[Extracted page text data]
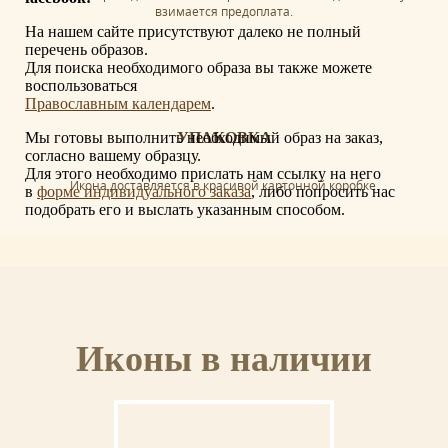
взимается предоплата.
На нашем сайте присутствуют далеко не полный
перечень образов.
Для поиска необходимого образа вы также можете
воспользоваться
Православным календарем
.
Мы готовы выполнить необходимый образ на заказ,
УПАКОВКА
согласно вашему образцу.
Для этого необходимо прислать нам ссылку на него
Икона доставляется в красивой картонной коробке.
в
форме индивидуального заказа
, либо попросить нас
подобрать его и выслать указанным способом.
СЕРТИФИКАТ
Иконы в наличии
К иконе прилагается сертификат с указанием мастера, материалов и
отделки иконы.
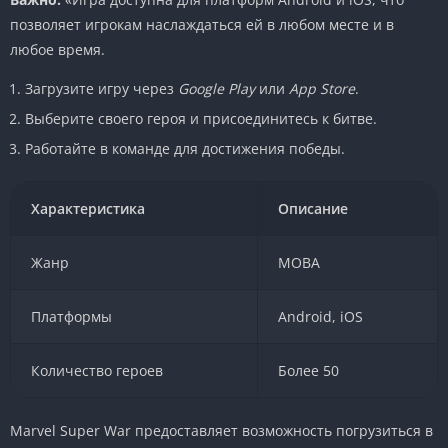
позволяет игрокам наслаждаться ей в любом месте и в
любое время.
Загрузите игру через
Google Play
или
App Store
.
Выберите своего героя и присоединитесь к битве.
Работайте в команде для достижения победы.
Характеристика
Описание
Жанр
MOBA
Платформы
Android, iOS
Количество героев
Более 50
Marvel Super War предоставляет возможность погрузиться в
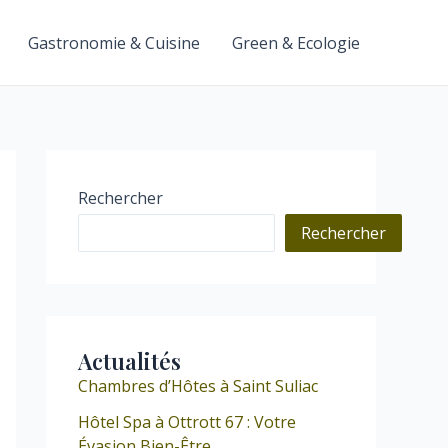
Gastronomie & Cuisine
Green & Ecologie
Rechercher
Rechercher
Actualités
Chambres d’Hôtes à Saint Suliac
Hôtel Spa à Ottrott 67 : Votre
Évasion Bien-Être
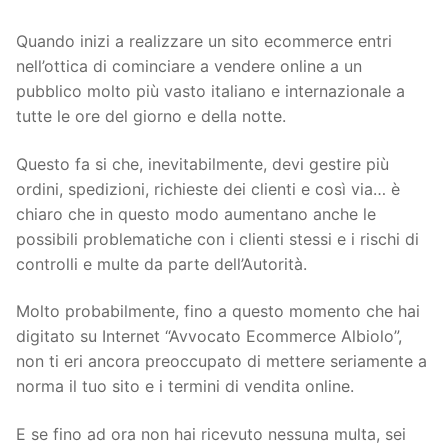
Quando inizi a realizzare un sito ecommerce entri
nell’ottica di cominciare a vendere online a un
pubblico molto più vasto italiano e internazionale a
tutte le ore del giorno e della notte.
Questo fa si che, inevitabilmente, devi gestire più
ordini, spedizioni, richieste dei clienti e così via… è
chiaro che in questo modo aumentano anche le
possibili problematiche con i clienti stessi e i rischi di
controlli e multe da parte dell’Autorità.
Molto probabilmente, fino a questo momento che hai
digitato su Internet “Avvocato Ecommerce Albiolo”,
non ti eri ancora preoccupato di mettere seriamente a
norma il tuo sito e i termini di vendita online.
E se fino ad ora non hai ricevuto nessuna multa, sei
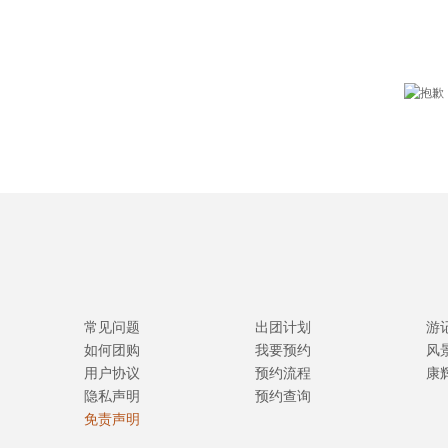
常见问题
出团计划
游
如何团购
我要预约
风
用户协议
预约流程
康
隐私声明
预约查询
免责声明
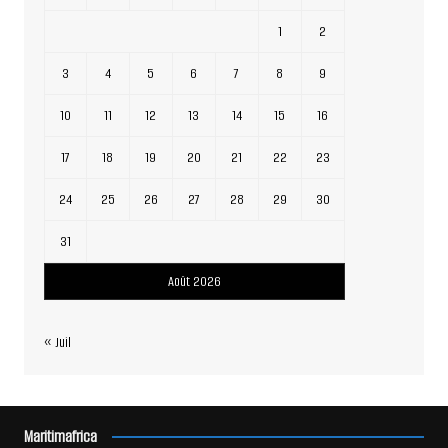
1
2
3
4
5
6
7
8
9
10
11
12
13
14
15
16
17
18
19
20
21
22
23
24
25
26
27
28
29
30
31
Août 2026
« Juil
Maritimafrica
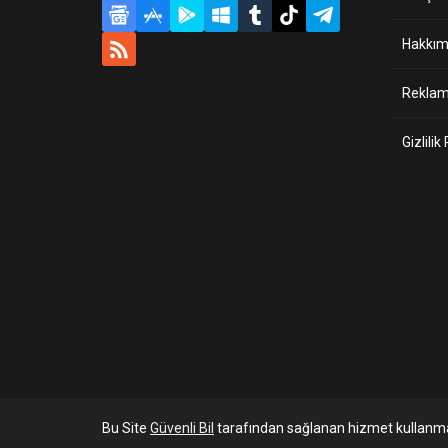
Hakkım
Reklam 
Gizlilik
Bu Site
Güvenli Bil
tarafından sağlanan hizmet kullanma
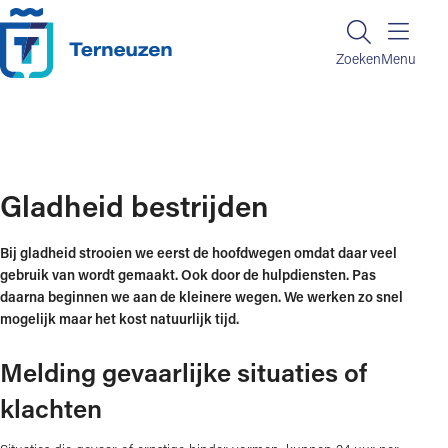
Ga naar de inhoud
Zoeken
Zoeken
Menu
Home
Regelen en informatie
Parkeren en verkeer
Gladheid bestrijden
Gladheid bestrijden
​Bij gladheid strooien we eerst de hoofdwegen omdat daar veel
gebruik van wordt gemaakt. Ook door de hulpdiensten. Pas
daarna beginnen we aan de kleinere wegen. We werken zo snel
mogelijk maar het kost natuurlijk tijd.
Melding gevaarlijke situaties of
klachten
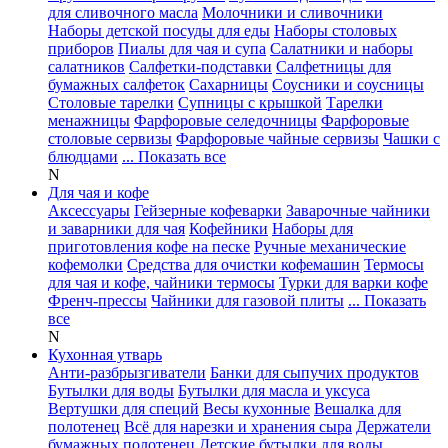
для сливочного масла
Молочники и сливочники
Наборы детской посуды для еды
Наборы столовых
приборов
Пиалы для чая и супа
Салатники и наборы
салатников
Салфетки-подставки
Салфетницы для
бумажных салфеток
Сахарницы
Соусники и соусницы
Столовые тарелки
Супницы с крышкой
Тарелки
менажницы
Фарфоровые селедочницы
Фарфоровые
столовые сервизы
Фарфоровые чайные сервизы
Чашки с
блюдцами
... Показать все
N
Для чая и кофе
Аксессуары
Гейзерные кофеварки
Заварочные чайники
и заварники для чая
Кофейники
Наборы для
приготовления кофе на песке
Ручные механические
кофемолки
Средства для очистки кофемашин
Термосы
для чая и кофе, чайники термосы
Турки для варки кофе
Френч-прессы
Чайники для газовой плиты
... Показать
все
N
Кухонная утварь
Анти-разбрызгиватели
Банки для сыпучих продуктов
Бутылки для воды
Бутылки для масла и уксуса
Вертушки для специй
Весы кухонные
Вешалка для
полотенец
Всё для нарезки и хранения сыра
Держатели
бумажных полотенец
Детские бутылки для воды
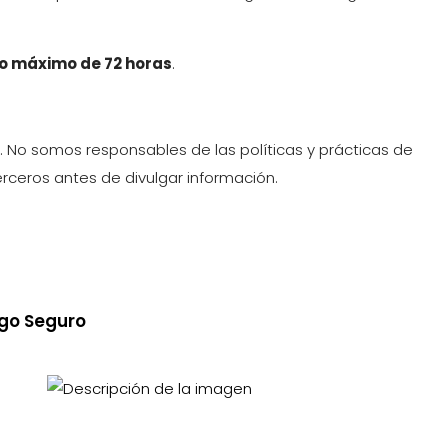
azo máximo de 72 horas
.
s. No somos responsables de las políticas y prácticas de
erceros antes de divulgar información.
go Seguro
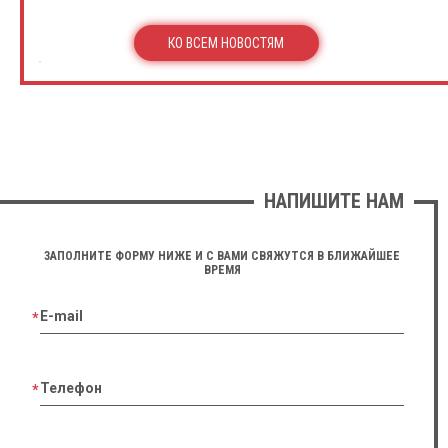
КО ВСЕМ НОВОСТЯМ
НАПИШИТЕ НАМ
ЗАПОЛНИТЕ ФОРМУ НИЖЕ И С ВАМИ СВЯЖУТСЯ В БЛИЖАЙШЕЕ
ВРЕМЯ
E-mail
Телефон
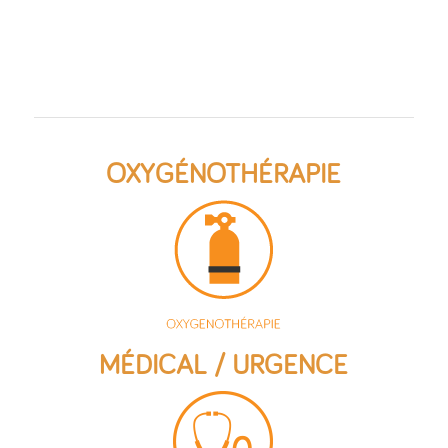
OXYGÉNOTHÉRAPIE
MÉDICAL / URGENCE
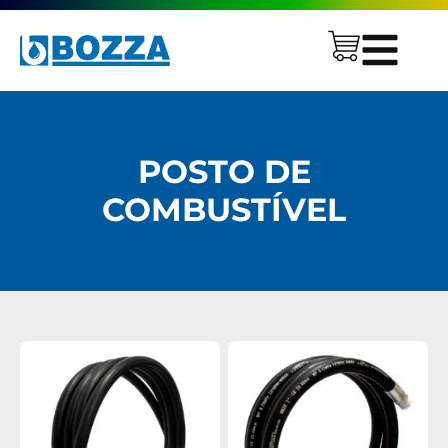
POSTO DE
COMBUSTÍVEL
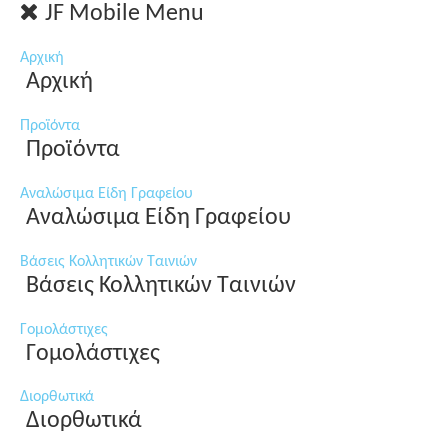
JF Mobile Menu
Αρχική
Αρχική
Προϊόντα
Προϊόντα
Αναλώσιμα Είδη Γραφείου
Αναλώσιμα Είδη Γραφείου
Βάσεις Κολλητικών Ταινιών
Βάσεις Κολλητικών Ταινιών
Γομολάστιχες
Γομολάστιχες
Διορθωτικά
Διορθωτικά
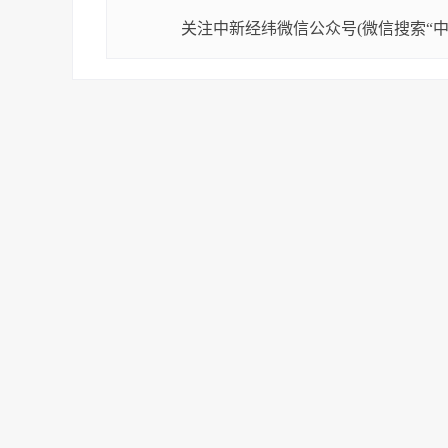
关注中新经纬微信公众号(微信搜索“中新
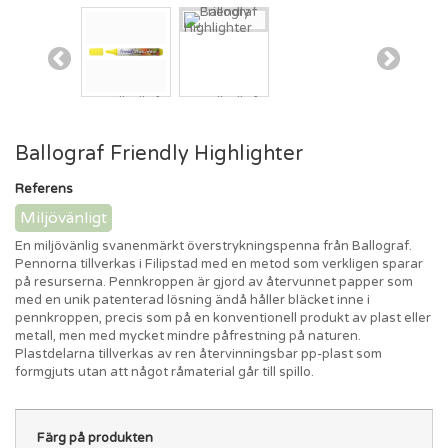
Ballograf Friendly Highlighter
Referens
Miljövänligt
En miljövänlig svanenmärkt överstrykningspenna från Ballograf.
Pennorna tillverkas i Filipstad med en metod som verkligen sparar
på resurserna. Pennkroppen är gjord av återvunnet papper som
med en unik patenterad lösning ändå håller bläcket inne i
pennkroppen, precis som på en konventionell produkt av plast eller
metall, men med mycket mindre påfrestning på naturen.
Plastdelarna tillverkas av ren återvinningsbar pp-plast som
formgjuts utan att något råmaterial går till spillo.
Färg på produkten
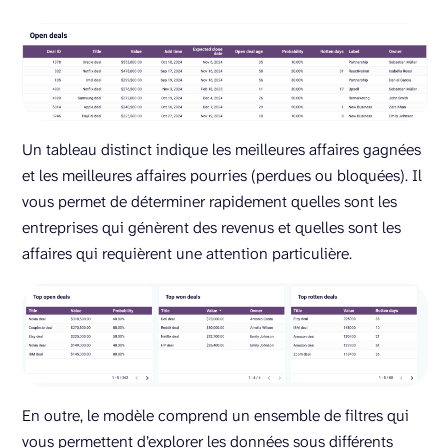
Un tableau distinct indique les meilleures affaires gagnées
et les meilleures affaires pourries (perdues ou bloquées). Il
vous permet de déterminer rapidement quelles sont les
entreprises qui génèrent des revenus et quelles sont les
affaires qui requièrent une attention particulière.
En outre, le modèle comprend un ensemble de filtres qui
vous permettent d’explorer les données sous différents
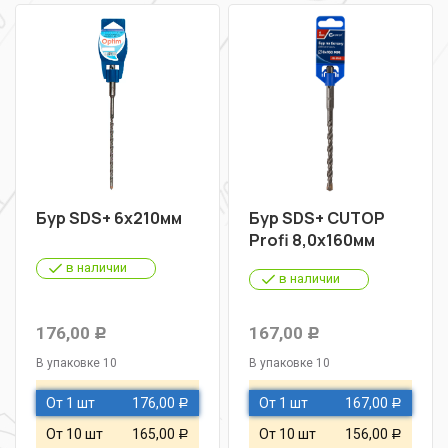
Бур SDS+ 6х210мм
Бур SDS+ CUTOP
Profi 8,0х160мм
в наличии
в наличии
176,00
167,00
Р
Р
В упаковке 10
В упаковке 10
От 1 шт
176,00
От 1 шт
167,00
Р
Р
От 10 шт
165,00
От 10 шт
156,00
Р
Р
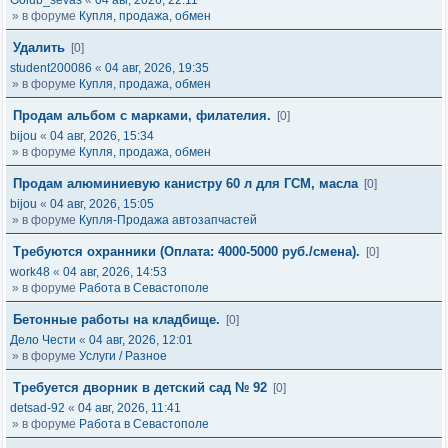
Golub_sevas
«
04 авг, 2026, 22:11
» в форуме
Купля, продажа, обмен
Удалить
[0]
student200086
«
04 авг, 2026, 19:35
» в форуме
Купля, продажа, обмен
Продам альбом с марками, филателия.
[0]
bijou
«
04 авг, 2026, 15:34
» в форуме
Купля, продажа, обмен
Продам алюминиевую канистру 60 л для ГСМ, масла
[0]
bijou
«
04 авг, 2026, 15:05
» в форуме
Купля-Продажа автозапчастей
Требуются охранники (Оплата: 4000-5000 руб./смена).
[0]
work48
«
04 авг, 2026, 14:53
» в форуме
Работа в Севастополе
Бетонные работы на кладбище.
[0]
Дело Чести
«
04 авг, 2026, 12:01
» в форуме
Услуги / Разное
Требуется дворник в детский сад № 92
[0]
detsad-92
«
04 авг, 2026, 11:41
» в форуме
Работа в Севастополе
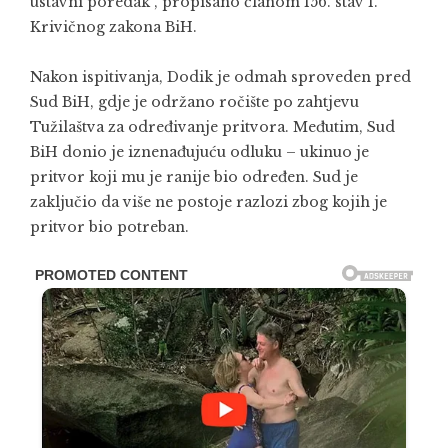
ustavni poredak“, propisano članom 156. stav 1.
Krivičnog zakona BiH.
Nakon ispitivanja, Dodik je odmah sproveden pred
Sud BiH, gdje je održano ročište po zahtjevu
Tužilaštva za određivanje pritvora. Međutim, Sud
BiH donio je iznenađujuću odluku – ukinuo je
pritvor koji mu je ranije bio određen. Sud je
zaključio da više ne postoje razlozi zbog kojih je
pritvor bio potreban.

● **WHAT IS NEEDED**: Although the records include pictures, output only their text, exactly and completely.

● **EXPECTED OUTPUT**:
взимается предоплата.
На нашем сайте присутствуют далеко не полный
перечень образов.
Для поиска необходимого образа вы также можете
воспользоваться
Православным календарем
.
Мы готовы выполнить необходимый образ на заказ,
УПАКОВКА
согласно вашему образцу.
Для этого необходимо прислать нам ссылку на него
Икона доставляется в красивой картонной коробке.
в
форме индивидуального заказа
, либо попросить нас
подобрать его и выслать указанным способом.
СЕРТИФИКАТ
Иконы в наличии
К иконе прилагается сертификат с указанием мастера, материалов и
отделки иконы.
позволяет игрокам наслаждаться ей в любом месте и в
любое время.
Загрузите игру через
Google Play
или
App Store
.
Выберите своего героя и присоединитесь к битве.
Работайте в команде для достижения победы.
Характеристика
Описание
Жанр
MOBA
Платформы
Android, iOS
Количество героев
Более 50
Marvel Super War предоставляет возможность погрузиться в
Gastronomie & Cuisine
Green & Ecologie
Rechercher
Rechercher
Actualités
Chambres d’Hôtes à Saint Suliac
Hôtel Spa à Ottrott 67 : Votre
Évasion Bien-Être
Quando inizi a realizzare un sito ecommerce entri
nell’ottica di cominciare a vendere online a un
pubblico molto più vasto italiano e internazionale a
tutte le ore del giorno e della notte.
Questo fa si che, inevitabilmente, devi gestire più
ordini, spedizioni, richieste dei clienti e così via… è
chiaro che in questo modo aumentano anche le
possibili problematiche con i clienti stessi e i rischi di
controlli e multe da parte dell’Autorità.
Molto probabilmente, fino a questo momento che hai
digitato su Internet “Avvocato Ecommerce Albiolo”,
non ti eri ancora preoccupato di mettere seriamente a
norma il tuo sito e i termini di vendita online.
E se fino ad ora non hai ricevuto nessuna multa, sei
常见问题
出团计划
游
如何团购
我要预约
风
用户协议
预约流程
康
隐私声明
预约查询
免责声明
1
2
3
4
5
6
7
8
9
10
11
12
13
14
15
16
17
18
19
20
21
22
23
24
25
26
27
28
29
30
31
Août 2026
« Juil
Maritimafrica
Hakkım
Reklam 
Gizlilik
Bu Site
Güvenli Bil
tarafından sağlanan hizmet kullanma
Ga naar de inhoud
Zoeken
Zoeken
Menu
Home
Regelen en informatie
Parkeren en verkeer
Gladheid bestrijden
Gladheid bestrijden
​Bij gladheid strooien we eerst de hoofdwegen omdat daar veel
gebruik van wordt gemaakt. Ook door de hulpdiensten. Pas
daarna beginnen we aan de kleinere wegen. We werken zo snel
mogelijk maar het kost natuurlijk tijd.
Melding gevaarlijke situaties of
klachten
для сливочного масла
Молочники и сливочники
Наборы детской посуды для еды
Наборы столовых
приборов
Пиалы для чая и супа
Салатники и наборы
салатников
Салфетки-подставки
Салфетницы для
бумажных салфеток
Сахарницы
Соусники и соусницы
Столовые тарелки
Супницы с крышкой
Тарелки
менажницы
Фарфоровые селедочницы
Фарфоровые
столовые сервизы
Фарфоровые чайные сервизы
Чашки с
блюдцами
... Показать все
N
Для чая и кофе
Аксессуары
Гейзерные кофеварки
Заварочные чайники
и заварники для чая
Кофейники
Наборы для
приготовления кофе на песке
Ручные механические
кофемолки
Средства для очистки кофемашин
Термосы
для чая и кофе, чайники термосы
Турки для варки кофе
Френч-прессы
Чайники для газовой плиты
... Показать
все
N
Кухонная утварь
Анти-разбрызгиватели
Банки для сыпучих продуктов
Бутылки для воды
Бутылки для масла и уксуса
Вертушки для специй
Весы кухонные
Вешалка для
полотенец
Всё для нарезки и хранения сыра
Держатели
бумажных полотенец
Детские бутылки для воды
azo máximo de 72 horas
.
s. No somos responsables de las políticas y prácticas de
erceros antes de divulgar información.
go Seguro
КО ВСЕМ НОВОСТЯМ
НАПИШИТЕ НАМ
ЗАПОЛНИТЕ ФОРМУ НИЖЕ И С ВАМИ СВЯЖУТСЯ В БЛИЖАЙШЕЕ
ВРЕМЯ
E-mail
Телефон
OXYGÉNOTHÉRAPIE
MÉDICAL / URGENCE
POSTO DE
COMBUSTÍVEL
JF Mobile Menu
Αρχική
Αρχική
Προϊόντα
Προϊόντα
Αναλώσιμα Είδη Γραφείου
Αναλώσιμα Είδη Γραφείου
Βάσεις Κολλητικών Ταινιών
Βάσεις Κολλητικών Ταινιών
Γομολάστιχες
Γομολάστιχες
Διορθωτικά
Διορθωτικά
关注中新经纬微信公众号(微信搜索“中新
Ballograf Friendly Highlighter
Referens
Miljövänligt
En miljövänlig svanenmärkt överstrykningspenna från Ballograf.
Pennorna tillverkas i Filipstad med en metod som verkligen sparar
på resurserna. Pennkroppen är gjord av återvunnet papper som
med en unik patenterad lösning ändå håller bläcket inne i
pennkroppen, precis som på en konventionell produkt av plast eller
metall, men med mycket mindre påfrestning på naturen.
Plastdelarna tillverkas av ren återvinningsbar pp-plast som
formgjuts utan att något råmaterial går till spillo.
Färg på produkten
Un tableau distinct indique les meilleures affaires gagnées
et les meilleures affaires pourries (perdues ou bloquées). Il
vous permet de déterminer rapidement quelles sont les
entreprises qui génèrent des revenus et quelles sont les
affaires qui requièrent une attention particulière.
En outre, le modèle comprend un ensemble de filtres qui
vous permettent d’explorer les données sous différents
Бур SDS+ 6х210мм
Бур SDS+ CUTOP
Profi 8,0х160мм
в наличии
в наличии
176,00
167,00
Р
Р
В упаковке 10
В упаковке 10
От 1 шт
176,00
От 1 шт
167,00
Р
Р
От 10 шт
165,00
От 10 шт
156,00
Р
Р
Golub_sevas
«
04 авг, 2026, 22:11
» в форуме
Купля, продажа, обмен
Удалить
[0]
student200086
«
04 авг, 2026, 19:35
» в форуме
Купля, продажа, обмен
Продам альбом с марками, филателия.
[0]
bijou
«
04 авг, 2026, 15:34
» в форуме
Купля, продажа, обмен
Продам алюминиевую канистру 60 л для ГСМ, масла
[0]
bijou
«
04 авг, 2026, 15:05
» в форуме
Купля-Продажа автозапчастей
Требуются охранники (Оплата: 4000-5000 руб./смена).
[0]
work48
«
04 авг, 2026, 14:53
» в форуме
Работа в Севастополе
Бетонные работы на кладбище.
[0]
Дело Чести
«
04 авг, 2026, 12:01
» в форуме
Услуги / Разное
Требуется дворник в детский сад № 92
[0]
detsad-92
«
04 авг, 2026, 11:41
» в форуме
Работа в Севастополе
ustavni poredak“, propisano članom 156. stav 1.
Krivičnog zakona BiH.
Nakon ispitivanja, Dodik je odmah sproveden pred
Sud BiH, gdje je održano ročište po zahtjevu
Tužilaštva za određivanje pritvora. Međutim, Sud
BiH donio je iznenađujuću odluku – ukinuo je
pritvor koji mu je ranije bio određen. Sud je
zaključio da više ne postoje razlozi zbog kojih je
pritvor bio potreban.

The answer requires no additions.